I’ve been worried about her reluctance to speak. If it is indeed reluctance, and not something that is hindering her. I’ve been wondering if maybe she inherited her father’s dry earwax and maybe can’t hear us too well and that is why the words she try to say are so shortened and, well, kind of distorted. But her 2 year well baby checkup that Jelly Man took her to didn’t show any problems, with wax or hearing, and so it is perhaps just reluctance to speak that is keeping her back.

Carlita will ask for juice, water, or a pie. She’ll ask about the kitty (she calls all three of them “kitten” because the youngest, which is now at least 3 or 4 years old and named Olivia, is still called Kitten by us and so by association they are all “Kittens”). She has taken to say “Bye!“ while waving, she will exclaim “Papa!“ when grandpa comes home and she will ask for “daddy”. She still does not ask for me, she has yet to say Mama, and yes, it hurts a little - but I console myself with the fact that we are in each others faces all day long and she never gets a chance to miss me - but still, it does hurt a little.

Now that we know that her speech is still in the normal range for a bi-lingual household I’m worried that I’ve been wishing for her to speak for so long now, that I’ve been focusing on it so much that I’ve been missing out on how awesome a person she is in spite of her non-verbal-ness.

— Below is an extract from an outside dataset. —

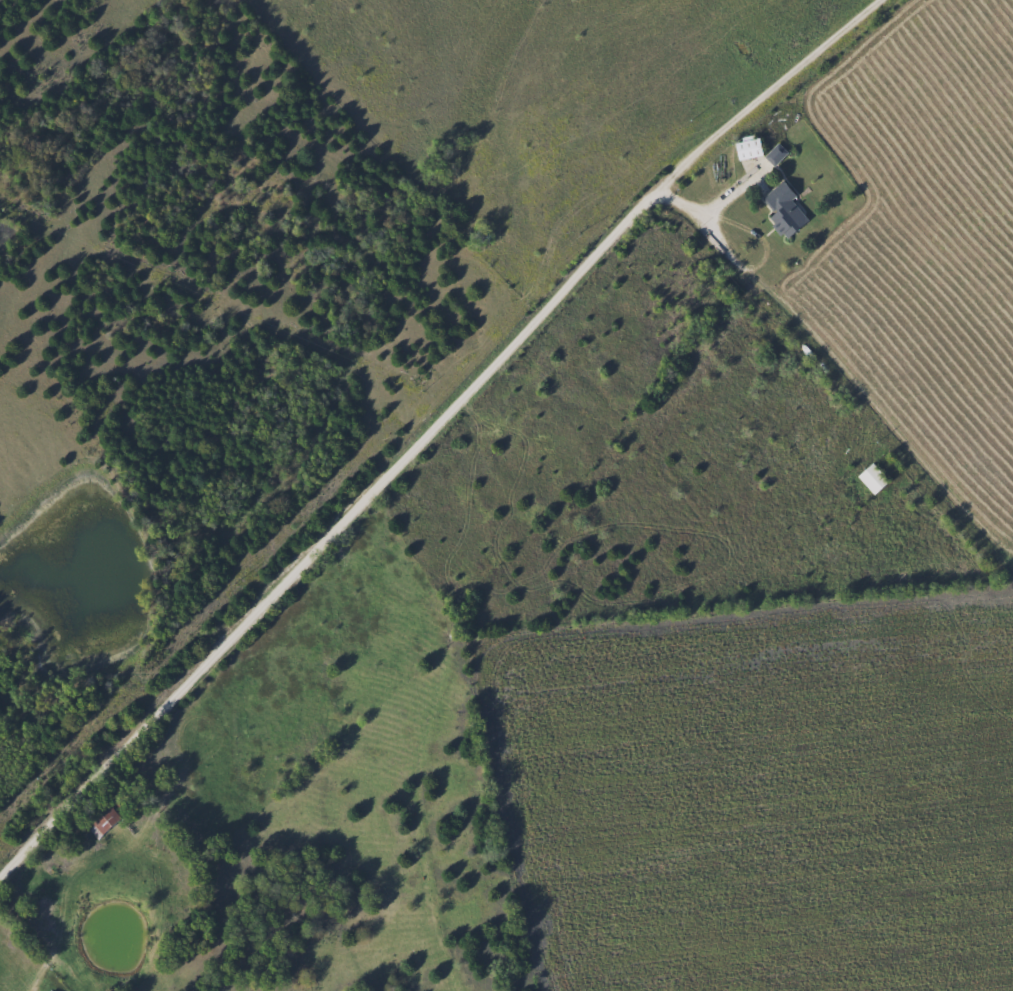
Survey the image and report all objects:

The longing I have for having an actual conversation with her that involves me asking her questions and her telling me what is on her little mind, or all the “WHY?“ questions she must have but is unable to articulate, has taken the place of what actually IS. A clever and funny little girl that is growing and thriving, following her own schedule.

And I worry, still, that she will never, EVER understand just how much I love her.